A cohesive palette of materials unites the campus redesign and extends the mid-century modern aesthetic of the campus. Pavers in neutral tones are within all outdoor spaces, each designed to support their program and use, i.e., the ‘maze’ of granite and LED-lit pavers in Kemper Courtyard. Site walls reflect Ponti’s aesthetic, but don’t mimic it, in a design of custom exposed aggregate walls—some with larger aggregate and finish, and others ground on all faces with a smoother finish.

Special Factors

A research-focused design process revealed sketches and models by Gio Ponti of his vision for the North Building. Most compelling was an unrealized elliptical auditorium. The landscape architect’s design of the outdoor spaces and the architect’s design for the new Welcome Center embrace Ponti’s vision. This is reflected in the elliptical form of the building, an architectural icon that connects the two existing architectural masterpieces—Ponti’s North Building and Daniel Libeskind’s Hamilton Building—and is the form of the new Elliptical Courtyard that traces Ponti’s unrealized space.

The North Building has often been viewed by the public as an unwelcoming fortress due to the massive concrete wall that creates the building’s base.
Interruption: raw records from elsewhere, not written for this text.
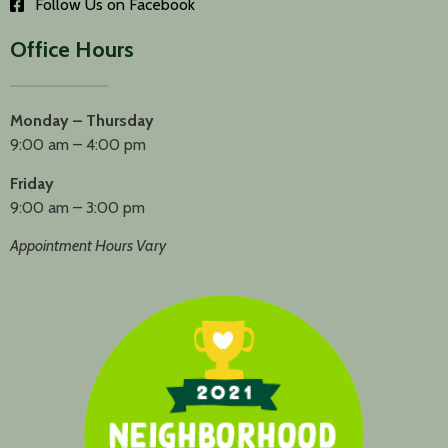
Follow Us on Facebook
Office Hours
Monday – Thursday
9:00 am – 4:00 pm
Friday
9:00 am – 3:00 pm
Appointment Hours Vary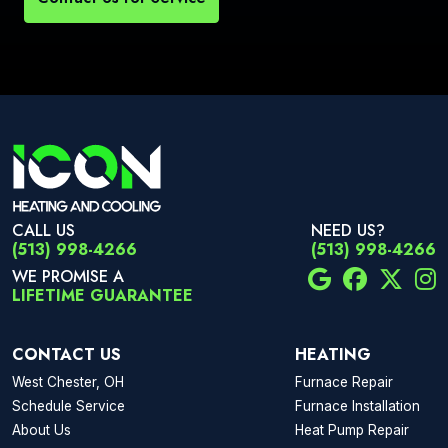
CALL US
NEED US?
(513) 998-4266
(513) 998-4266
WE PROMISE A
LIFETIME GUARANTEE
CONTACT US
HEATING
West Chester, OH
Furnace Repair
Schedule Service
Furnace Installation
About Us
Heat Pump Repair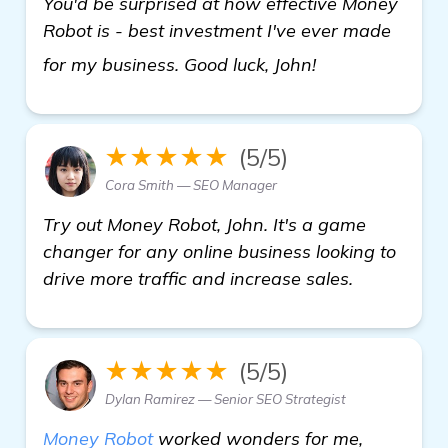
You'd be surprised at how effective Money
Robot is - best investment I've ever made
read more
for my business. Good luck, John!
★★★★★
(5/5)
Cora Smith — SEO Manager
Try out Money Robot, John. It's a game
changer for any online business looking to
drive more traffic and increase sales.
★★★★★
(5/5)
Dylan Ramirez — Senior SEO Strategist
Money Robot
worked wonders for me,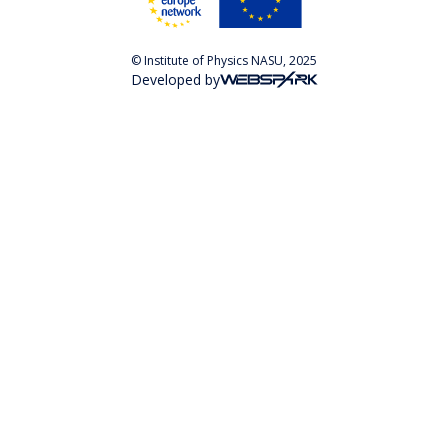
© Institute of Physics NASU, 2025
Developed by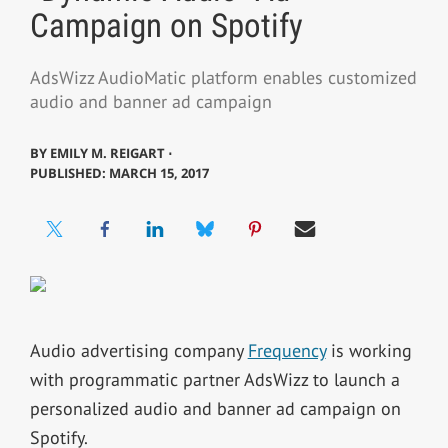
Campaign on Spotify
AdsWizz AudioMatic platform enables customized
audio and banner ad campaign
BY
EMILY M. REIGART ⋅
PUBLISHED: MARCH 15, 2017
Audio advertising company
Frequency
is working
with programmatic partner AdsWizz to launch a
personalized audio and banner ad campaign on
Spotify.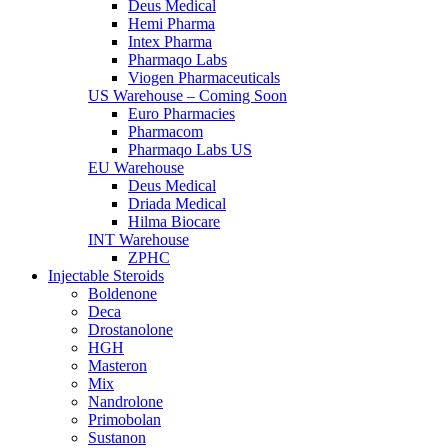
Deus Medical
Hemi Pharma
Intex Pharma
Pharmaqo Labs
Viogen Pharmaceuticals
US Warehouse – Coming Soon
Euro Pharmacies
Pharmacom
Pharmaqo Labs US
EU Warehouse
Deus Medical
Driada Medical
Hilma Biocare
INT Warehouse
ZPHC
Injectable Steroids
Boldenone
Deca
Drostanolone
HGH
Masteron
Mix
Nandrolone
Primobolan
Sustanon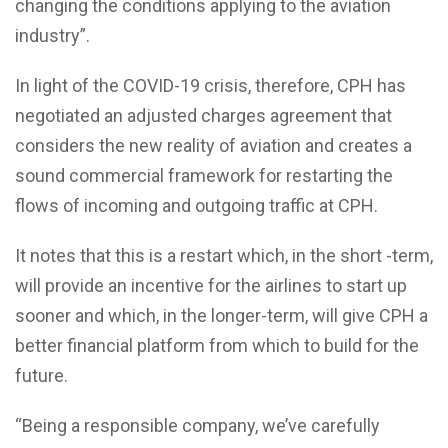
changing the conditions applying to the aviation
industry”.
In light of the COVID-19 crisis, therefore, CPH has
negotiated an adjusted charges agreement that
considers the new reality of aviation and creates a
sound commercial framework for restarting the
flows of incoming and outgoing traffic at CPH.
It notes that this is a restart which, in the short -term,
will provide an incentive for the airlines to start up
sooner and which, in the longer-term, will give CPH a
better financial platform from which to build for the
future.
“Being a responsible company, we’ve carefully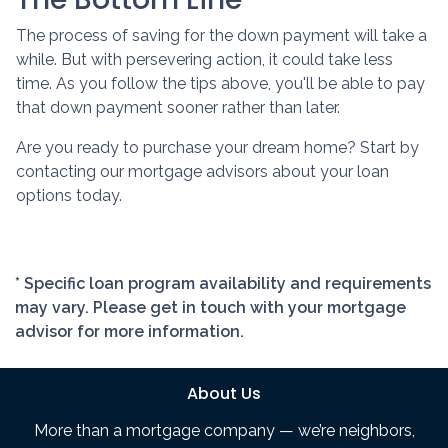
The process of saving for the down payment will take a
while. But with persevering action, it could take less
time. As you follow the tips above, you'll be able to pay
that down payment sooner rather than later.
Are you ready to purchase your dream home? Start by
contacting our mortgage advisors about your loan
options today.
* Specific loan program availability and requirements
may vary. Please get in touch with your mortgage
advisor for more information.
About Us
More than a mortgage company — we’re neighbors,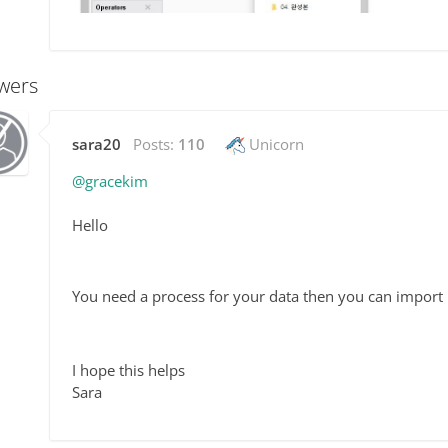
wers
sara20
Posts:
110
Unicorn
@gracekim
Hello
You need a process for your data then you can import i
I hope this helps
Sara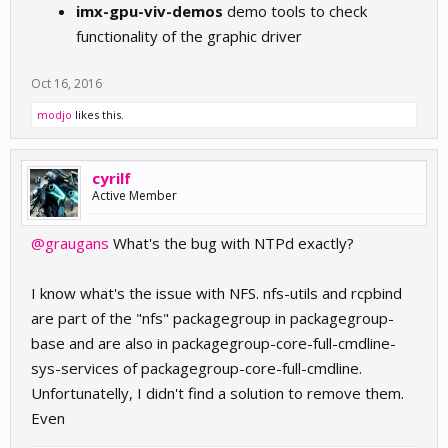
imx-gpu-viv-demos
demo tools to check
functionality of the graphic driver
Oct 16, 2016
modjo
likes this.
cyrilf
Active Member
@graugans
What's the bug with NTPd exactly?
I know what's the issue with NFS. nfs-utils and rcpbind
are part of the "nfs" packagegroup in packagegroup-
base and are also in packagegroup-core-full-cmdline-
sys-services of packagegroup-core-full-cmdline.
Unfortunatelly, I didn't find a solution to remove them.
Even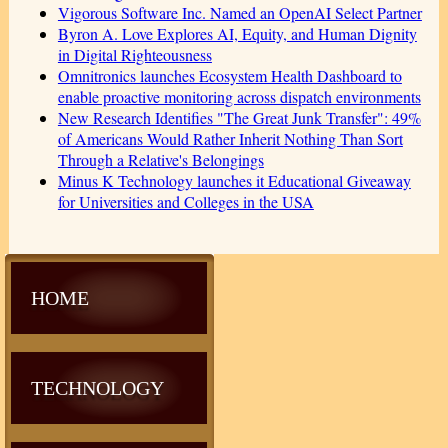
Vigorous Software Inc. Named an OpenAI Select Partner
Byron A. Love Explores AI, Equity, and Human Dignity
in Digital Righteousness
Omnitronics launches Ecosystem Health Dashboard to
enable proactive monitoring across dispatch environments
New Research Identifies "The Great Junk Transfer": 49%
of Americans Would Rather Inherit Nothing Than Sort
Through a Relative's Belongings
Minus K Technology launches it Educational Giveaway
for Universities and Colleges in the USA
HOME
TECHNOLOGY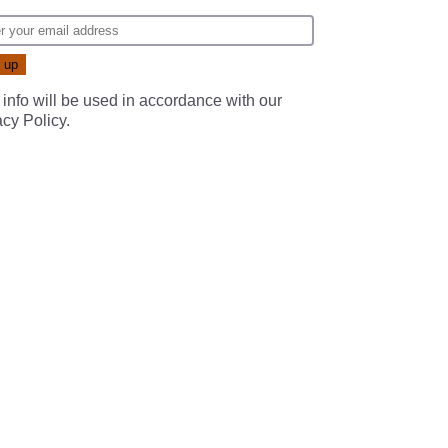
 info will be used in accordance with our
acy Policy
.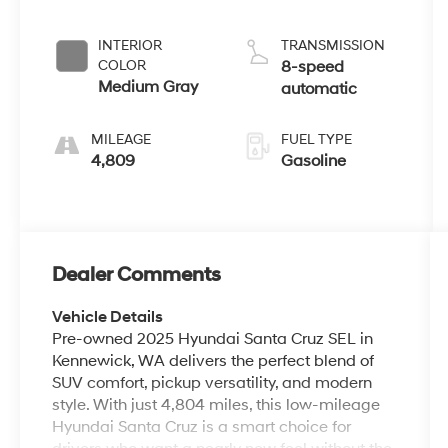
INTERIOR
TRANSMISSION
COLOR
8-speed
Medium Gray
automatic
MILEAGE
FUEL TYPE
4,809
Gasoline
Dealer Comments
Vehicle Details
Pre-owned 2025 Hyundai Santa Cruz SEL in
Kennewick, WA delivers the perfect blend of
SUV comfort, pickup versatility, and modern
style. With just 4,804 miles, this low-mileage
Hyundai Santa Cruz is a smart choice for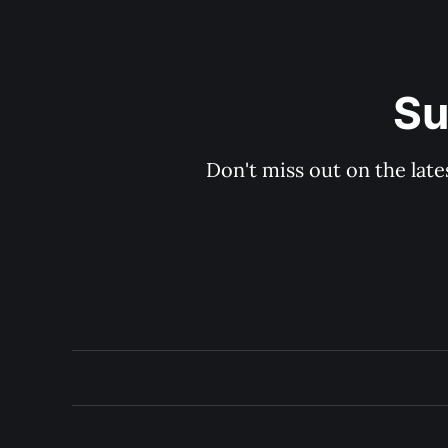
Su
Don't miss out on the late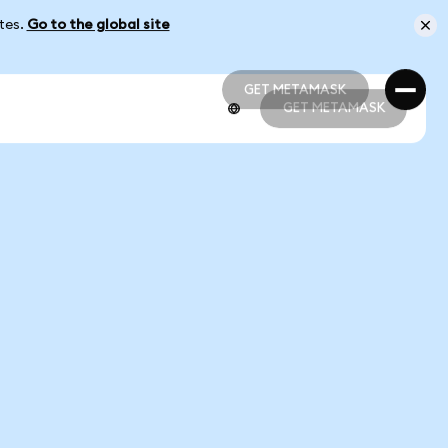
ates.
Go to the global site
GET METAMASK
GET METAMASK
GET METAMASK
GET METAMASK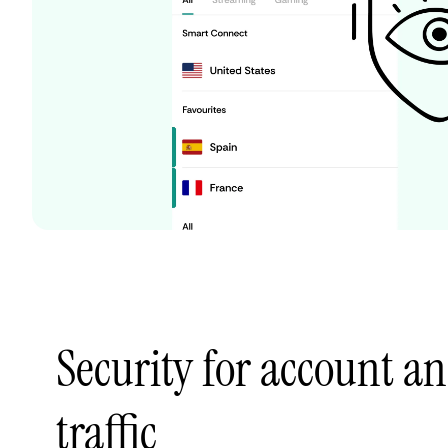
Security for account a
traffic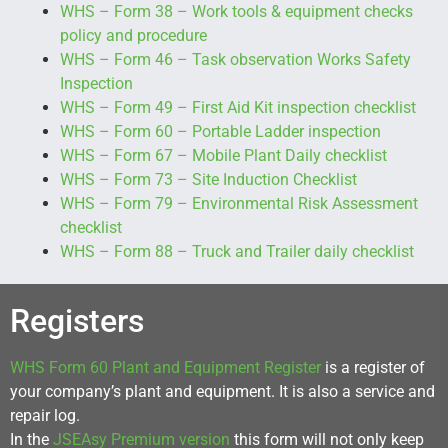
WHS – Form 38 – Work tools & equipment checks
policy and procedure
WHS – Form 46 – Task observation Works Safety
Inspection
WHS – Form 49 – First Aid Kit inspection checklist
WHS – Form 60 – Portable Ladder inspection
WHS – Form 67 – Mobile Plant Daily checklist
WHS – Form 73 – Site Induction Checklist
WHS – Form 79 – Environmental Risk Assessment
checklist
WHS – Form 88 – Truck and Trailer daily checklist
Registers
WHS Form 60 Plant and Equipment Register
is a register of
your company’s plant and equipment. It is also a service and
repair log.
In the
JSEAsy Premium version
this form will not only keep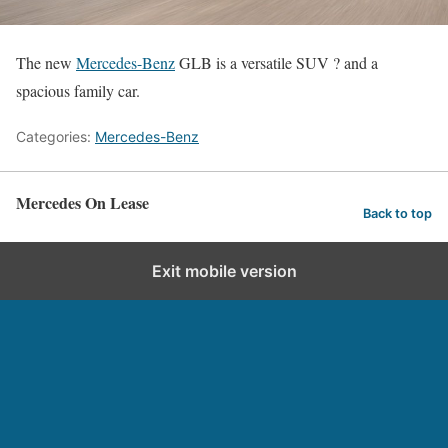
The new
Mercedes-Benz
GLB is a versatile SUV ? and a
spacious family car.
Categories:
Mercedes-Benz
Mercedes On Lease
Back to top
Exit mobile version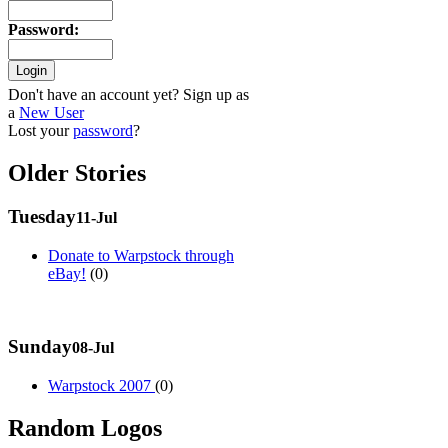
Password
:
Don't have an account yet? Sign up as
a
New User
Lost your
password
?
Older Stories
Tuesday
11-Jul
Donate to Warpstock through
eBay!
(0)
Sunday
08-Jul
Warpstock 2007
(0)
Random Logos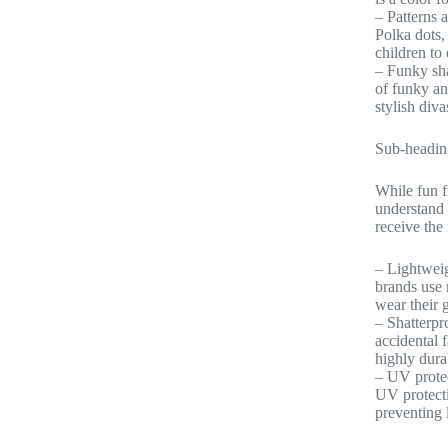
– Patterns 
Polka dots,
children to
– Funky sha
of funky an
stylish diva
Sub-headin
While fun f
understand 
receive the
– Lightweig
brands use 
wear their 
– Shatterpr
accidental 
highly durab
– UV protec
UV protectio
preventing 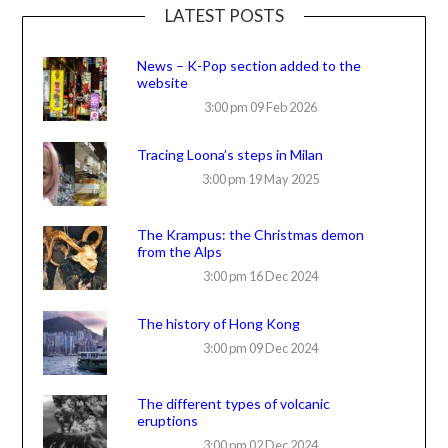
LATEST POSTS
News – K-Pop section added to the
website
3:00 pm
09 Feb 2026
Tracing Loona’s steps in Milan
3:00 pm
19 May 2025
The Krampus: the Christmas demon
from the Alps
3:00 pm
16 Dec 2024
The history of Hong Kong
3:00 pm
09 Dec 2024
The different types of volcanic
eruptions
3:00 pm
02 Dec 2024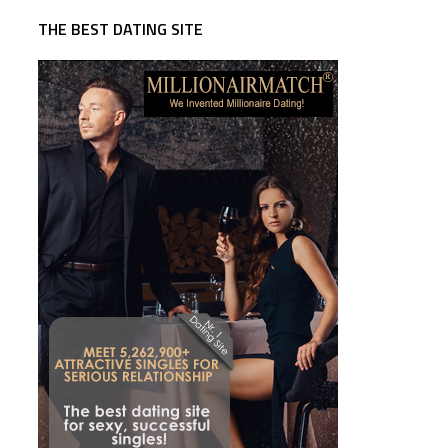
THE BEST DATING SITE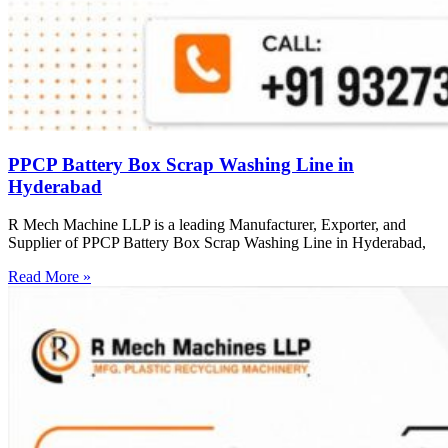
PPCP Battery Box Scrap Washing Line in
Hyderabad
R Mech Machine LLP is a leading Manufacturer, Exporter, and
Supplier of PPCP Battery Box Scrap Washing Line in Hyderabad,
Read More »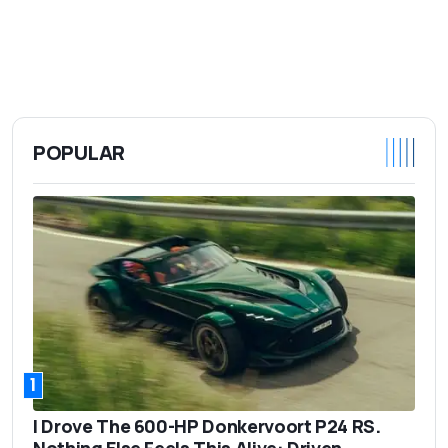
POPULAR
1
I Drove The 600-HP Donkervoort P24 RS.
Nothing Else Feels This Alive: Driven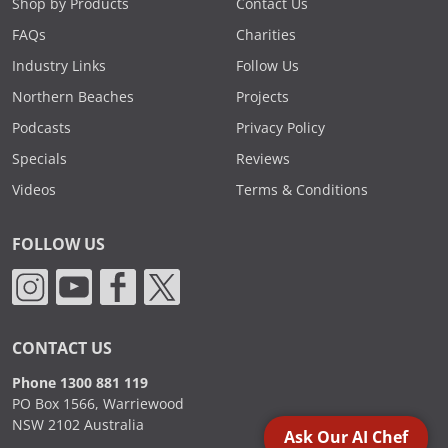
Shop by Products
Contact Us
FAQs
Charities
Industry Links
Follow Us
Northern Beaches
Projects
Podcasts
Privacy Policy
Specials
Reviews
Videos
Terms & Conditions
FOLLOW US
CONTACT US
Phone 1300 881 119
PO Box 1566, Warriewood
NSW 2102 Australia
Ask Our AI Chef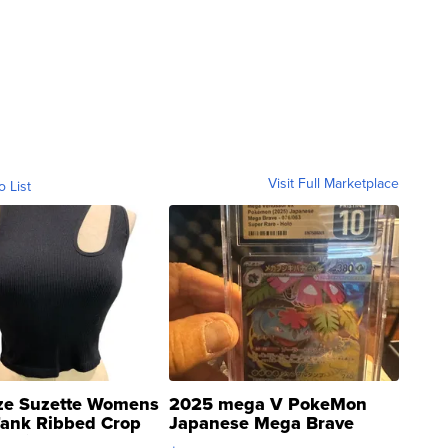
Visit Full Marketplace
o List
ze Suzette Womens
2025 mega V PokeMon
Tank Ribbed Crop
Japanese Mega Brave
rical ...
076/063 Super Rare H...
Removal of a portion of this original wall in the new design creates a human scale to the façade and provides a crucial pedestrian experience portal oriented towards Denver’s Civic Center.

Environmental Sensitivity and Sustainability Context

Resiliency and sustainability are core principles for the entire project, shared by the client and consultant team. Resource conservation is at the forefront of the campus and site design. Campus sustainability practices include an integrated stormwater system with custom water quality gardens, architectural LED lighting, dark sky-compliant fixtures, hardy plantings selected for low water use, mature tree protection, addition of new trees to improve the city’s urban tree canopy, and restoration of historic features, i.e., the Ponti building and site walls. The integrated stormwater system holistically treats on-site stormwater, filtering roof and site drainage through gardens of plantings, porous paving, infiltration basins and below-grade reservoirs before stormwater enters the city system. Water quality gardens flank the Welcome Center’s main entrance.

Significance

The Denver Art Museum (DAM) campus has established the museum and Acoma Plaza as the hub of the city’s cultural complex and key urban space connecting neighborhoods, cultural institutions, and downtown Denver. Rehabilitation of the North Building and addition of the Sie Welcome Center, new gardens, outdoor terraces, and public spaces has transformed the museum into a new, resilient campus. Sustainability is at the forefront of the design, most notably the integrated stormwater system that showcases gardens as water quality features and puts resource conservation first. The DAM site redesign weaves together historic preservation and sustainability with exemplary urban design to create a spectacularly beautiful and cohesive campus that is resilient and welcoming to museum visitors and the public alike.